A player in tiny tanks can be expected to be casting 20 bullet rays and 16 tank movement rays per frame. Then all the logic, collision detection, animation, interpolation, and other operations. Lots of people seem to be under the impression that doing a lot of work in lua will lend to performance hits when that’s simply not true. If you know how to write performant code then you can execute loads of operations every frame.
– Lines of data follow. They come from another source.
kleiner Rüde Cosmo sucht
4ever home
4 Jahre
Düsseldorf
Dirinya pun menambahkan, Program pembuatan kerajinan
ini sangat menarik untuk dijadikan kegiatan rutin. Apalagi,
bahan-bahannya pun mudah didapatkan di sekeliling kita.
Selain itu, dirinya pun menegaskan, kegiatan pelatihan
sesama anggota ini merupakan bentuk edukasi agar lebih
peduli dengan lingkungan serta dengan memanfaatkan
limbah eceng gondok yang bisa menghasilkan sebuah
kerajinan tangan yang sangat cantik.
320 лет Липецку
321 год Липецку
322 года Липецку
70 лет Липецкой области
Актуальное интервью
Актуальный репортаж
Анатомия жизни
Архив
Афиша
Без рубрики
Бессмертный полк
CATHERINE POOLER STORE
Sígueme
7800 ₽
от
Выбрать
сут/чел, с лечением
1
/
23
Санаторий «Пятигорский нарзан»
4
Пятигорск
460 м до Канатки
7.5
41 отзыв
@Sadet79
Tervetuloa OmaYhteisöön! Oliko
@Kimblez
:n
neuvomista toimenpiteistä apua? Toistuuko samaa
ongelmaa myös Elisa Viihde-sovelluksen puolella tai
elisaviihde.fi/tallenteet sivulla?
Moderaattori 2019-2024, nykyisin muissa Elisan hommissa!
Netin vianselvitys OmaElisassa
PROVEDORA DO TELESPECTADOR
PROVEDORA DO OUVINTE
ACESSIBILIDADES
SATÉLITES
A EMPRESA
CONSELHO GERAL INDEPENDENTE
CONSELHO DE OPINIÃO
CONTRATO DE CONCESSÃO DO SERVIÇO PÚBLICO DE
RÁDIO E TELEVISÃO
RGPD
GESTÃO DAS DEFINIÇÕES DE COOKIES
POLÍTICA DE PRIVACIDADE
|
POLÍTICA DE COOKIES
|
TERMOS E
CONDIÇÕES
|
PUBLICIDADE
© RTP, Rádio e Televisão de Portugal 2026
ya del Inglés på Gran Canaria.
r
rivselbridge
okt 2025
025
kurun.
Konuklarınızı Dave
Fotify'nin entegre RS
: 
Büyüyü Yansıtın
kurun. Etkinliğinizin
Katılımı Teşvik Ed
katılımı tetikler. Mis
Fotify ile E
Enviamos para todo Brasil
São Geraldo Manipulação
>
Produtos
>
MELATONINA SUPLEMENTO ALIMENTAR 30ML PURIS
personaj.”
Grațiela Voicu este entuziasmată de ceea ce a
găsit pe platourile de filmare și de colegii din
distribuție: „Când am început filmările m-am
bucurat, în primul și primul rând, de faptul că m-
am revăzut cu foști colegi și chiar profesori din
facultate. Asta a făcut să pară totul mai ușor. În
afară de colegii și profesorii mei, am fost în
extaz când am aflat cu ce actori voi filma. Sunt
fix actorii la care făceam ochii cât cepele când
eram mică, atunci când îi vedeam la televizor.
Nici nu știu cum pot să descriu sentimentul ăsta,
My custom humanoids cast them about 120 times per second for each of the 45 (at most) characters.

On top of that this is done on the server end. Ping remains at 80-90 and there’s no performance hit, so I can confirm raycasting is super cheap.

But wouldn’t it be FPS which is effected by client-side operations and not ping?

The server doesn’t render anything. It just receives and sends data.

If the workload it was given was too heavy it’s send rate would suffer.

Why use raycasting to ignore things? Doesn’t the mouse ignore feature work just as well for his purpsoses?

Oops, I misread sorry. I thought this was client side.

Uh… no. That’s the whole point of this feature request. Raycasting currently supports an ignore list. No reason reinvent the wheel, right?

Exactly. We can just copy+paste that wheel into Mouse.TargetFilter :slight_smile:

What is the benefit of using Target/TargetFilter over raycasting? There is no point in upgrading a weaker API just to put it on par with an existing API.

I’m confused. Lets say I’m trying to put a part where the user clicked while ignoring a glass barrier between the location and the user. If you dont use targetfilter, the part gets placed on the glass itself instead of beyond it. The mouse instance can do that super easily and simply. How would you do it with raycasting? I’m not that great with rays so I’m genuinely interested.

hitPart, hitPoint = workspace:FindPartOnRayWithIgnoreList(
   Ray.new(
      mouse.UnitRay.Origin,
      mouse.UnitRay.Direction*999
   ),
   { ignorePart, ignoreModel, ignoreFolder, ignoreOtherThing, ... }
)

Raycasting can do what you want and more. There is no sense in upgrading an old API to put it on par with an existing API.